While calls to adjust or entirely eliminate Section 230 grow, any added liability placed on these firms would drastically change the relationship they have with their users. Instead of encouraging the development of content and engagement, these online platforms will be required to continuously police and monitor content. While today, postings such as hate speech and violence are monitored, the threat of legal action may well expand the parameters by which these companies would need to review content that is posted. Unfortunately, that means the reality for start-ups and newer firms is that the compliance cost might too greatly exceed the cost of doing business. Further, as posts become more closely monitored and screened, these platforms could lose some of their power as tools of free expression and dialogue.

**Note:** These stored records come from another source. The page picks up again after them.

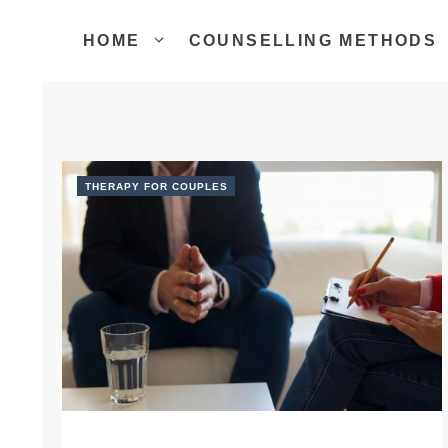
Skip
to
HOME
COUNSELLING METHODS
content
THERAPY FOR COUPLES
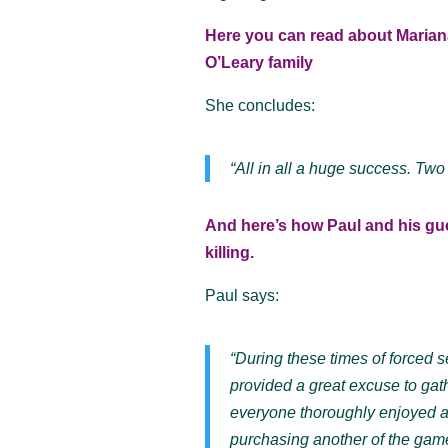
Here you can read about Mariana
O’Leary family
She concludes:
“All in all a huge success. Two
And here’s how Paul and his gu
killing.
Paul says:
“During these times of forced 
provided a great excuse to gath
everyone thoroughly enjoyed a
purchasing another of the game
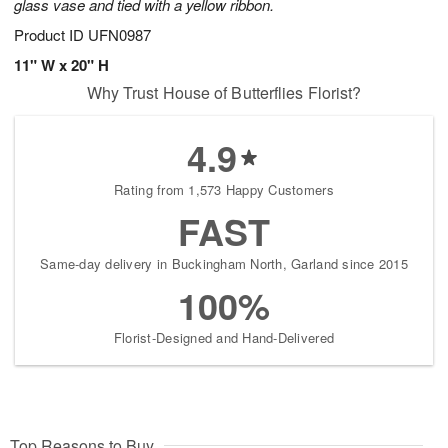
glass vase and tied with a yellow ribbon.
Product ID
UFN0987
11" W x 20" H
Why Trust House of Butterflies Florist?
4.9
Rating from 1,573 Happy Customers
FAST
Same-day delivery in Buckingham North, Garland since 2015
100%
Florist-Designed and Hand-Delivered
Top Reasons to Buy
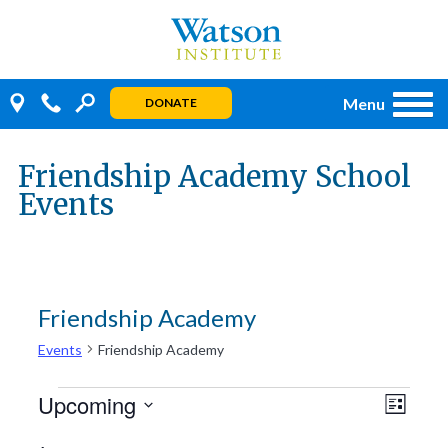
Skip
to
content
Menu
DONATE
Friendship Academy School
Events
Friendship Academy
Events
Friendship Academy
Events
Even
Views
Upcoming
LIST
View
Navig
Select
Navi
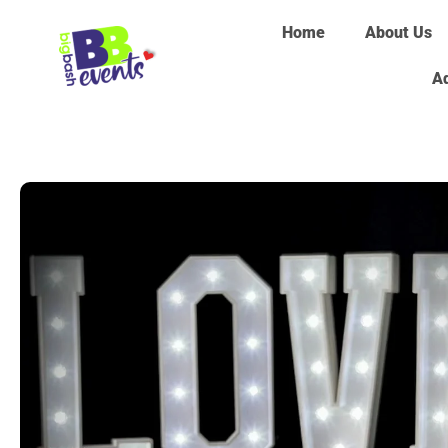
Home
About Us
Ad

Any policy developed this year or more likely in the subsequent Congress, could face a steep uphill battle to becoming law, especially as the issue continues to be framed around the polarizing topic of election interference. If any policy makes it through the legislative process, it would surely be confronted with a barrage of legal challenges by the tech industry, followed by confusion over how to properly comply with the law. Not until federal regulators and consumer groups file lawsuits and courts begin to rule on the statute would greater clarity likely be given on any potential update.
Overall, as the tech industry, politicians and the public debate this issue, all should be aware of the potential impact any adjustments to Section 230 can have on these platforms. Tech companies have an opportunity to showcase their ability to help build constructive dialogue around regulation in the year ahead.
Alison Kutler is a PricewaterhouseCoopers principal and is the strategic policy advisers leader.